Restraint urged for summary conviction appeal judges

The Ontario Court of Appeal has issued a reminder to summary conviction appeal judges that it should use restraint in any inquiry into how the lower court managed the trial process.

Restraint urged for summary conviction appeal judges
Andrew Burgess says a recent Court of Appeal decision may actually lengthen trials in some cases.

The Ontario Court of Appeal has issued a reminder to summary conviction appeal judges that it should use restraint in any inquiry into how the lower court managed the trial process.

“The jurisdiction of a summary conviction appeal judge is limited,” wrote Justice Ian Nordheimer in R. v. Polanco.

“A summary conviction appeal judge is not entitled to retry the case or to substitute his or her own view of the evidence for that of the trial judge. A summary conviction appeal judge is also not entitled to interfere with a trial judge’s findings unless they are unreasonable or unsupported by the evidence,” added Nordheimer, with justices Harry LaForme and David Watt concurring.

The Court of Appeal overturned the decision of Superior Court Justice Kelly Wright and restored convictions on five counts of assault and one of theft against Emark Polanco following a 12-day domestic assault trial in the Ontario Court of Justice.

Wright, the summary conviction appeal court judge, found that Hackett did not apply a fair vetting procedure that resulted in the trial judge ruling that 45 of 173 photographs of the complainant the defence wanted to use in cross-examination were inadmissible.

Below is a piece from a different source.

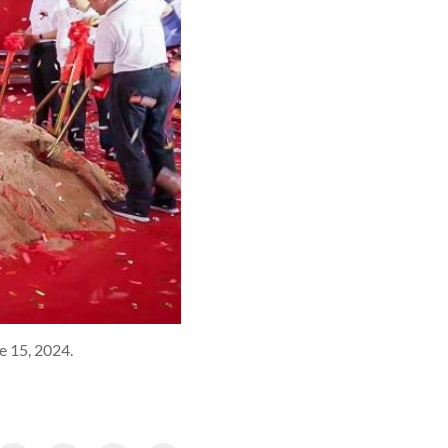
e 15, 2024.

The issues in the case highlight the tension between an increased emphasis on trial efficiency following the Supreme Court’s decisions in R. v. Jordan and R. v. Cody and on not infringing the right to a fair trial.

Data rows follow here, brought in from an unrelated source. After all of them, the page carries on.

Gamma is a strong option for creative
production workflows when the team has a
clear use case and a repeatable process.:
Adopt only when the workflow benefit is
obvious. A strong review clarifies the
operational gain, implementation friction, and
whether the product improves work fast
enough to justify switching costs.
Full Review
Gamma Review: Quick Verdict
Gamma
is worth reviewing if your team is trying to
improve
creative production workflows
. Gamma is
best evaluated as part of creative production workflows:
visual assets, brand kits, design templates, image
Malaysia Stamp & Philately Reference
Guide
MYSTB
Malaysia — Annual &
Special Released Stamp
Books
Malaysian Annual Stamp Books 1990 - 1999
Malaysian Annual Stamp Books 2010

Jordan and Cody were very clear that efficiency measures are not meant to undermine full answer and defence,” says Matthew Gourlay, who acted for Polanco on the summary conviction appeal and at the Court of Appeal but not at the original trial.

“Trial management has a function to play. But it needs to be exercised with caution and respect for the parties,” adds Gourlay, a partner at Henein Hutchison LLP in Toronto.

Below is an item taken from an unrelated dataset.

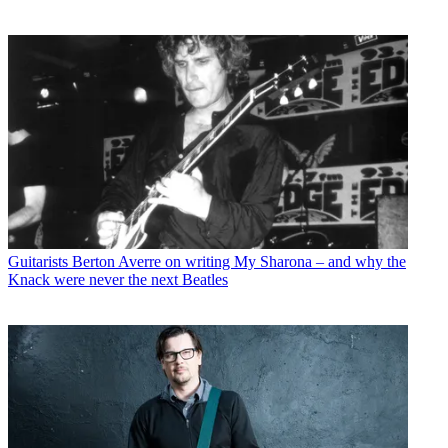
Guitarists
Berton Averre on writing My Sharona – and why the
Knack were never the next Beatles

At the Polanco trial, the defence wanted to put the photos to the complainant to challenge her evidence about physical injuries and testimony about the nature of their relationship.

The Crown objected to any of the photos being admitted.

Hackett decided to vet each photo individually to determine admissibility.

“The vetting procedure lacked consistency and was often confusing. It appears that different standards and tests were being applied to different photographs,” Wright stated in her decision and added that the trial judge did not refer to the correct legal test for admissibility.

“It appears that the trial judge’s intervention was ostensibly intended to be a time saving measure, to keep the trial on track and moving forward. A laudable goal to be sure, the flaw, however, was in the execution. I know first-hand the pressure on trial judges to ensure that matters are advancing in a timely fashion. We, as trial judges, however, must be vigilant to ensure that efficiency does not undermine the integrity of the process,” Wright observed.

The Court of Appeal, however, accepted the Crown argument that Wright’s decision “improperly interfered” with the discretion of the trial judge to control the trial process. 

“Trial judges must be concerned with the orderly progression of any proceeding,” wrote Nordheimer.

“The trial judge made it perfectly clear the reason why she was reviewing all of the photographs. Further, she gave reasons, in many instances, regarding the photographs that she excluded. Given the nature of the exercise, it was neither necessary, nor was it to be expected, that the trial judge would give separate reasons for each individual photograph.”

The decision of the Court of Appeal pointed out that the defence lawyer at trial did not ask the judge to revisit the rulings on the excluded photos, during or near the end of the cross­examination.

As well, while it was unusual to rule on the photos before the cross-examination, this was not a legal error, the Court of Appeal concluded.

Andrew Burgess, a Toronto defence lawyer, suggests the Court of Appeal decision may actually lengthen trials in some cases.

“If I have one of these cases, I am going to have to make objections about each photo that does not go in and I might have to bring it up again in my closing,” he says.

The pre-cross-examination screening is also potentially unfair to the defence, he says.

“It is hard to determine the relevance or whether the questions are repetitive in the abstract,” says Burgess.

“The lesson for defence lawyers is that if a cross-examination will be deliberate and take some time to think through your justification in advance,” he adds.

Gourlay agrees that if a cross-examination is going to be lengthy, the purpose should be clear to the trial judge.

“You need to articulate it in a cogent manner,” he says.

Both lawyers stress that repetitive cross-examinations are not going to be effective for the client. At the same time, they say courts should be careful about having trial management concerns impact whether evidence is admissible.

“Most judges will be understanding if you explain what you are trying to accomplish. My concern is that Crowns will invoke this ruling to embolden trial judges to be more interventionist. Defence counsel need to be vigilant so that efficiency concerns don’t impact the entitlement of the accused to a fair trial,” says Gourlay.